Caring for Our Children (CFOC)

Chapter 4: Nutrition and Food Service

4.2 General Requirements

4.2.0

4.2.0.2: Assessment and Planning of Nutrition for Individual Children

Content in the STANDARD was modified on 11/9/2017.

 


As a part of routine health supervision by a primary health care provider, children should be evaluated for nutrition-related medical problems, such as failure to thrive, overweight, obesity, food allergy, reflux disease, and iron-deficiency anemia (1). The nutritional standards throughout this document are general recommendations that may not always be appropriate for some children with medically identified special nutrition needs. Caregivers/teachers should communicate with the child’s parent/guardian and pediatrician/other physician to adapt nutritional offerings to individual children as indicated and medically appropriate. Caregivers/teachers should work with the parent/guardian to implement individualized feeding plans developed by the child’s primary health care provider to meet a child’s unique nutritional needs. These plans could include, for instance, additional iron-rich foods for a child who has been diagnosed as having iron-deficiency anemia. For a child diagnosed as obese or overweight, the plan would focus on controlling portion sizes and creating a menu plan in which calorie-dense foods, like sugar-sweetened juices, nectars, and beverages, should not be served. Using these nutritional differences as educational moments will help children understand why they can or cannot eat certain food items. Some children require special feeding techniques, such as thickened foods or special positioning during meals. Other children will require dietary modifications based on food intolerances, such as lactose or wheat (gluten) intolerance. Some children will need dietary modifications based on cultural or religious preferences, such as vegan, vegetarian, or kosher diets, or halal foods.

RATIONALE
The early years are a critical time for children’s growth and development. Nutritional problems must be identified and treated during this period to prevent serious or long-term medical problems. Strong evidence shows a relationship between preschool-aged children being presented with larger sized portions and increased energy intake, prompting the importance of implementing proper portion sizing as soon as 2 years of age for children at risk of being overweight (2). The early care and education setting may be offering most of a child’s daily nutritional intake, especially for children in full-time care.

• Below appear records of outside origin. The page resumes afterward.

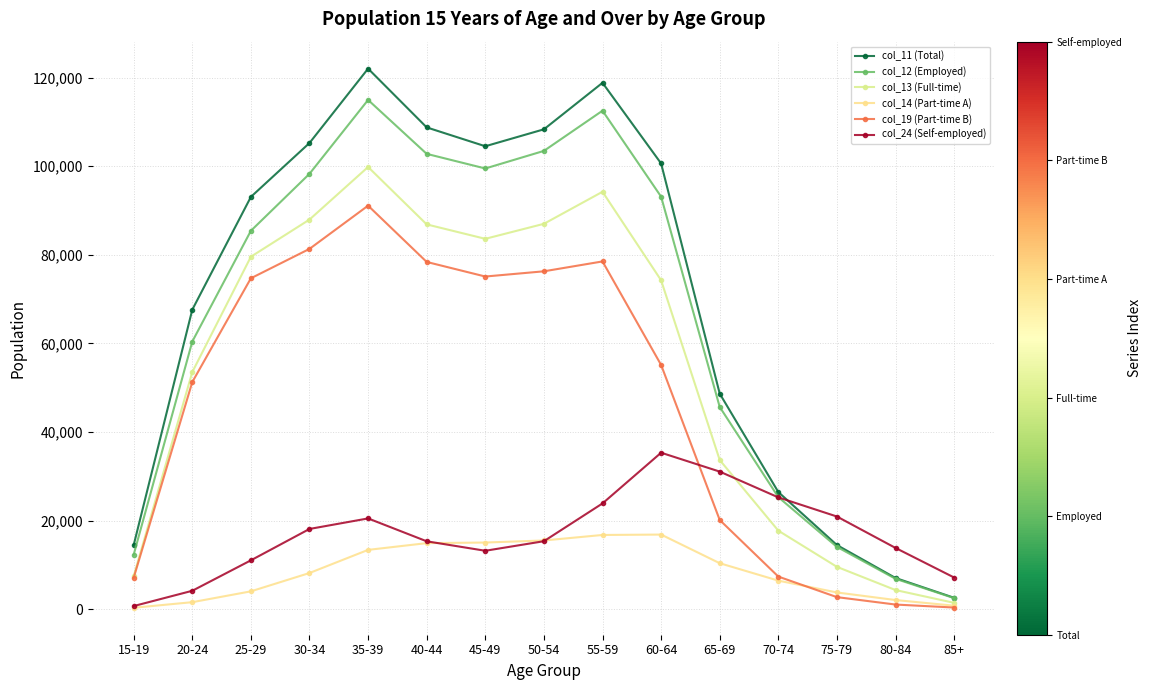

At which label does col_24 (Self-employed) reach its minimum?

15-19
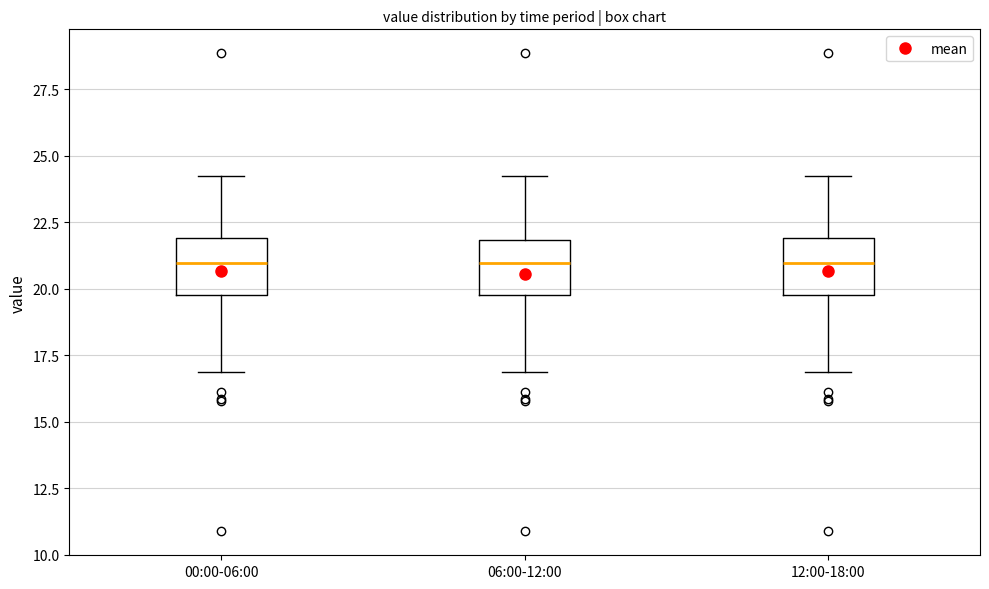

Where does the median line of the box for 06:00-12:00 sit on the y-axis? The values are not printed on the chart, so give them approximately, as read against the axis.

21.0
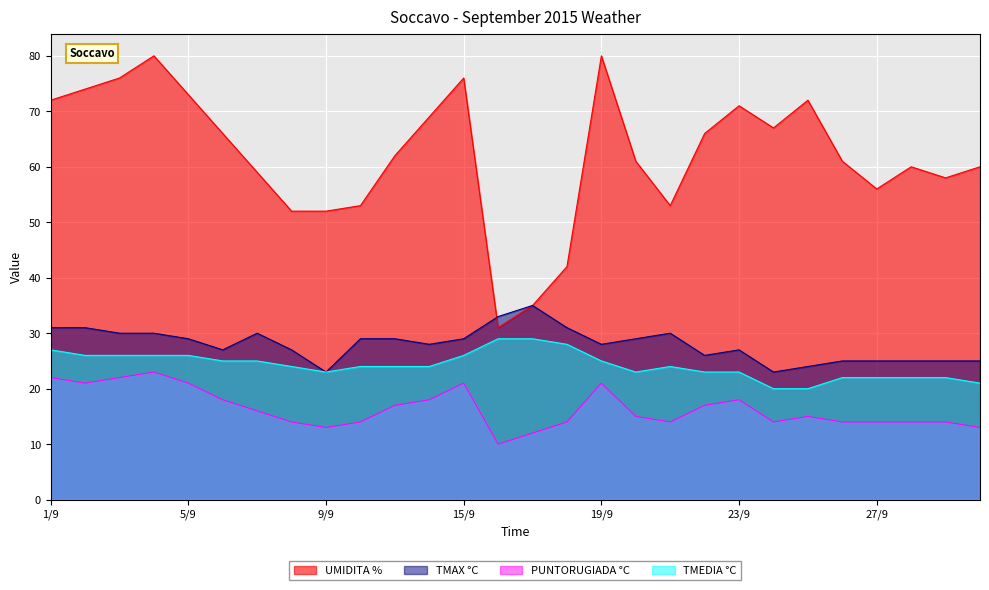

At which label is TMEDIA °C closest to 24?

8/9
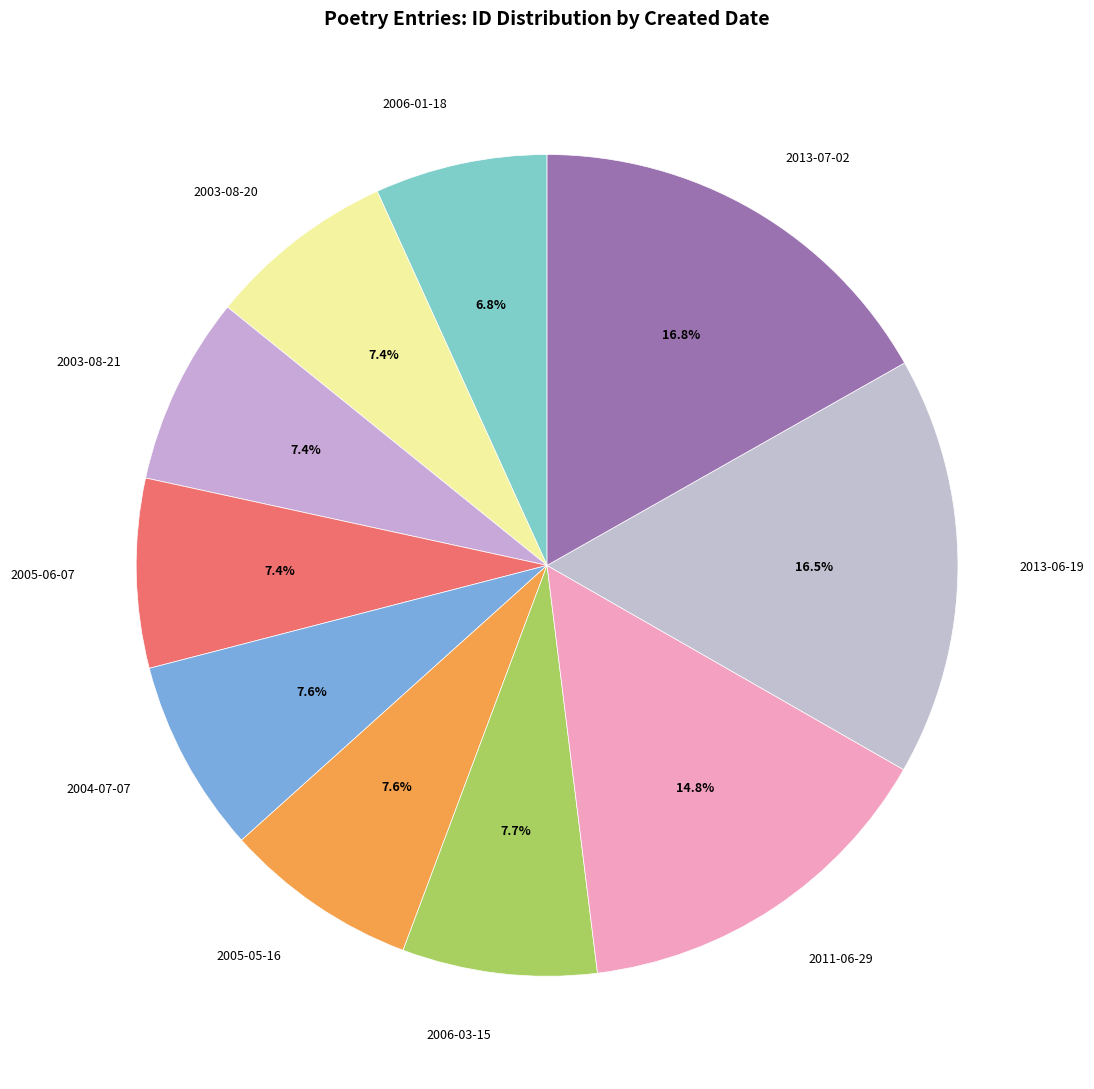

Approximately how many times larger is the value at 2006-01-18 compared to 2003-08-20?

0.9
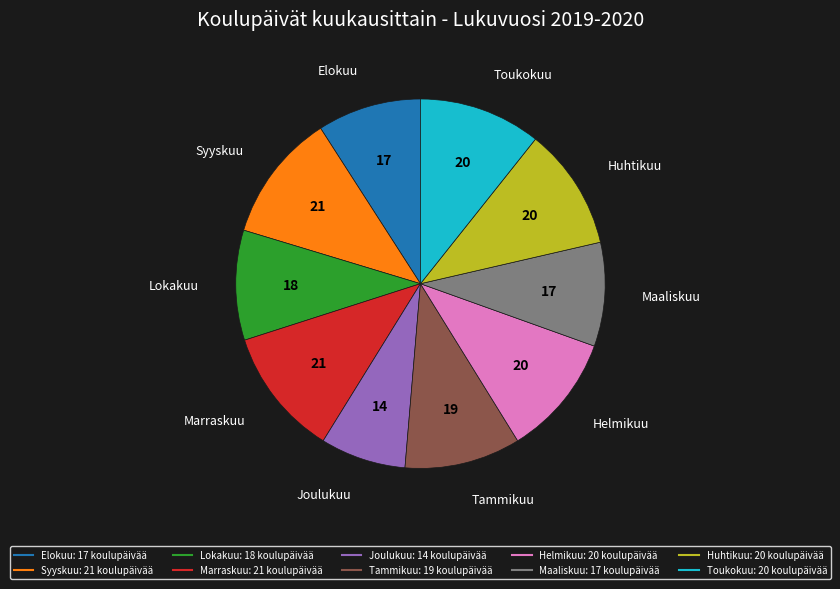

Which slice is the smallest?

Joulukuu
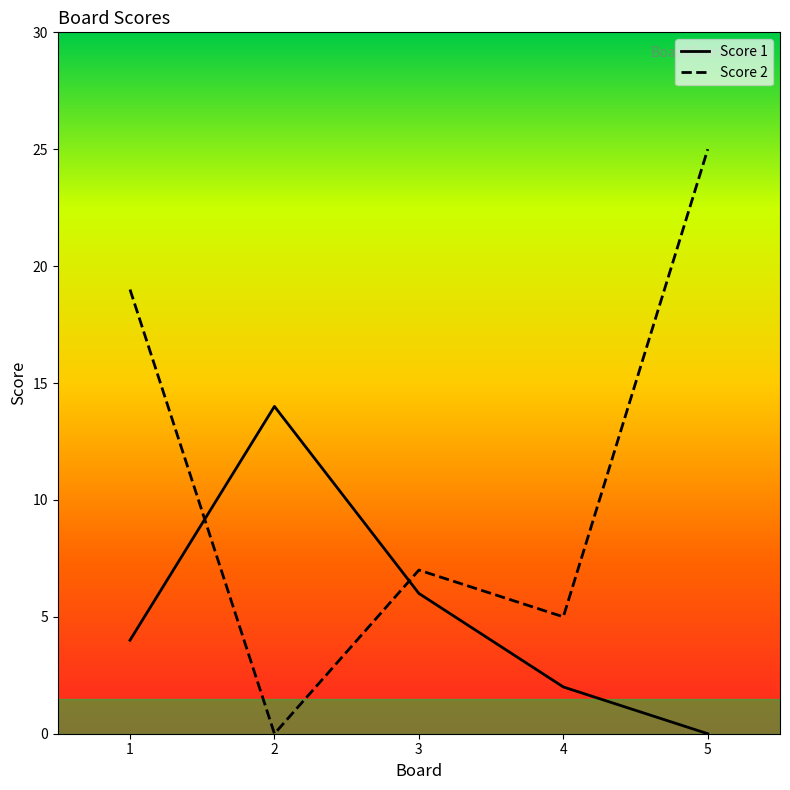

Which series has the largest total across all categories?

Score 2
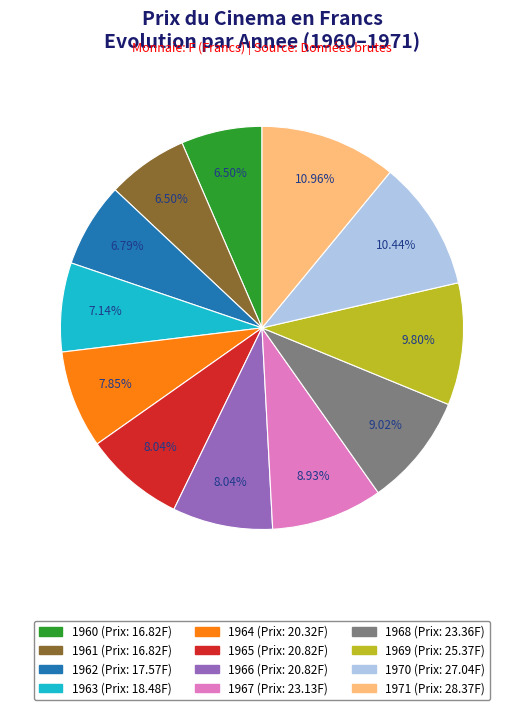

True or false: 1968 accounts for 14% of the total.

False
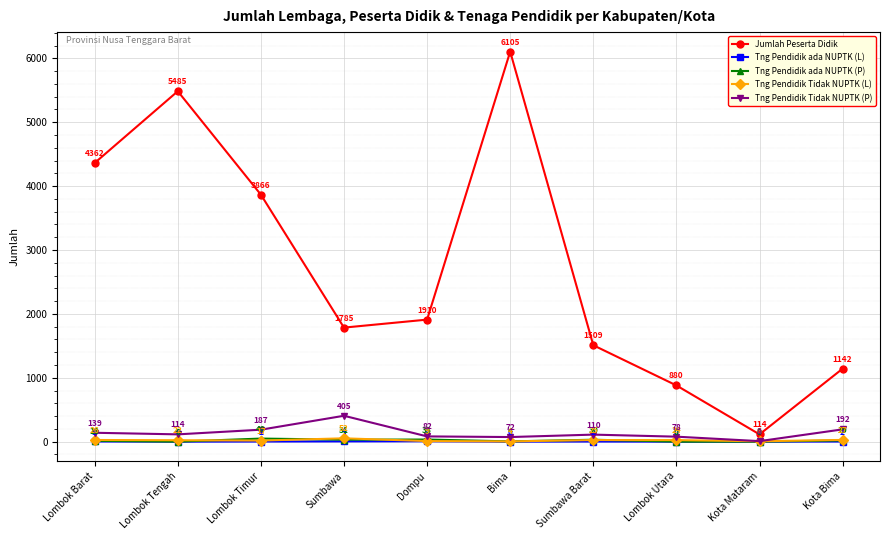

How many interior local valleys does the Jumlah Peserta Didik series have?

2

It is important that the facility ensures that food offerings are congruent with nutritional interventions or dietary modifications recommended by the child’s pediatrician/other physician, in consultation with the nutritionist/registered dietitian, to make certain the intervention is child specific.
TYPE OF FACILITY
Center, Early Head Start, Head Start, Large Family Child Care Home, Small Family Child Care Home
RELATED STANDARDS
3.1.2.1 Routine Health Supervision and Growth Monitoring
4.2.0.8 Feeding Plans and Dietary Modifications
4.3.1.2 Responsive Feeding of Infants by a Consistent Caregiver/Teacher
REFERENCES
  1. McAllister JW. Achieving a Shared Plan of Care with Children and Youth with Special Health Care Needs. Palo Alto, CA: Lucille Packard Foundation for Children’s Health; 2014. http://www.lpfch.org/sites/default/files/field/publications/achieving_a_shared_plan_of_care_full.pdf. Accessed September 7, 2017
  2. McCrickerd K, Leong C, Forde CG. Preschool children's sensitivity to teacher-served portion size is linked to age related differences in leftovers. Appetite. 2017;114:320–328
  3. ADDITIONAL RESOURCE
    US Department of Health and Human Services, US Department of Agriculture. 2015–2020 Dietary Guidelines for Americans. 8th ed. Washington, DC: US Department of Health and Human Services; 2015. https://health.gov/dietaryguidelines/2015/resources/2015-2020_Dietary_Guidelines.pdf. Accessed September 7, 2017 
NOTES

Content in the STANDARD was modified on 11/9/2017.